**Tasks to carry out:**
a - Answer these from the SquashFS item below.
(i) Above what directory size do the new indexed directories speed up lookup?
(ii) GCC versions earlier than which version would not compile SquashFS?
(iii) In what month and year was Squashfs first released?
b - Pick up the SquashFS mailing-list summary below after its last sentence and carry it on.

Source extract section start

5. SquashFS Likely To Go Into Official Tree
10 Dec 2004 - 13 Dec 2004 (8 posts) Subject: "[Announce] Squashfs 2.1 released (compressed filesystem)"
Topics: Access Control Lists, Bootsplash, FS: SquashFS, FS: ramfs, Feature Freeze
People: Phillip Lougher, Greg KH, Willy Tarreau
Phillip Lougher said:
I'm pleased to announce the release of Squashfs 2.1. This release introduces indexed directories which considerably speed up directory lookup (ls, find, etc.) for directories which are greater than 8K in size. All directories are now also sorted alphabetically which further speeds up directory lookup.
Many smaller improvements have also been made in this release, and there are, for the first time, the results of some tests of Squashfs lookup and I/O performance against Zisofs, Cloop, and CRAMFS.
For further details please go to the project page http://squashfs.sourceforge.net.
Willy Tarreau was very excited by all this, and said his own tests showed great performance results. He also pointed out that SquashFS wouldn't compile with GCC versions prior to version 3, and posted a small patch to address that issue. Phillip said he'd do another release, to take care of the compiler incompatibilities.
Elsewhere, Greg KH asked, "Are you going to submit this fs for inclusion in the main kernel tree? I'm getting tired of maintaining it as part of the Gentoo kernel patch set :)" Phillip replied:
Good question... When I originally released Squashfs (Oct 2002) the 2.5 kernel had just gone into the feature freeze and I was waiting for the unfreeze that would happen when 2.7 arrived. As the official stance on additions to 2.6 has been relaxed I have thought about submitting it.
I need to tidy up the code a bit before I submit it to the merciless scrutiny of LKML :-) Nothing bad (I hope) but there's lots of long lines and I do know LKML'mers like 80 columns.
I'm planning on adding ea/acl support (people have been asking for them), I can't decide whether to submit it now or wait until I've finished them. Suggestions and advice would be welcome.
Slightly off topic, I've noticed you're the kernel maintainer for Gentoo. You mentioned somewhere you're down to 4 kernel patches, including Squashfs? :) A lot of people/projects are now using Squashfs and it would help a lot of people (and me) if it did get into the kernel. Plus it would be a nice thing for me anyway to have finally got it included.

Source extract section end
Record excerpts section start

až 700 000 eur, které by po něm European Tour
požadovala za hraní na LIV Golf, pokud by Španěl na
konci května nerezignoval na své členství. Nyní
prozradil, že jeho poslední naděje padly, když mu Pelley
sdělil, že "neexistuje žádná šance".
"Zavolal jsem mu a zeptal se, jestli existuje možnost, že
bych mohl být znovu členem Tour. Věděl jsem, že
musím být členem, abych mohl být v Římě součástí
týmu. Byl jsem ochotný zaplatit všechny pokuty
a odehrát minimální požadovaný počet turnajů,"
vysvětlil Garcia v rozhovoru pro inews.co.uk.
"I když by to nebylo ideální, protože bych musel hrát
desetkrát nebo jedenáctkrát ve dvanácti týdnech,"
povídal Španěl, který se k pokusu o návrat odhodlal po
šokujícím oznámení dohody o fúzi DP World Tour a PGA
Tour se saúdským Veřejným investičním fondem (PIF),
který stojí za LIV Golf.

Record excerpts section end

**Results for each task:**
a -
(i) 8K
(ii) Version 3
(iii) October 2002

b -
Greg urged Phillip to submit SquashFS now, because "it's self contained (doesn't patch anything outside it's own directory), and is useful in it's current state for a lot of people." Regarding SquashFS in Gentoo, Greg explained:
Yes, squashfs is one of the four non-bugfix patches in the Gentoo kernel 2.6 kernel package.
For those who are interested, the other three are:
Ok, there are now 5 patches, I forgot we addeed inotify recently to make the Gnome developers happy.
6. Linux 2.6.9-ac15 Released
11 Dec 2004 (1 post) Subject: "Linux 2.6.9-ac15"
Topics: Kernel Release Announcement
People: Alan Cox, Arjan van de Ven
Alan Cox announced Linux 2.6.9-ac15, saying:
Arjan van de Ven is now building RPMS of the kernel and those can be found in the RPM subdirectory and should be yum-able. Expect the RPMS to lag the diff a little as the RPM builds and tests do take time.
The HPT366 rework project is also not ready (its gone back to the drawing board until the current panic is over if you are a volunteer and wondered what is up).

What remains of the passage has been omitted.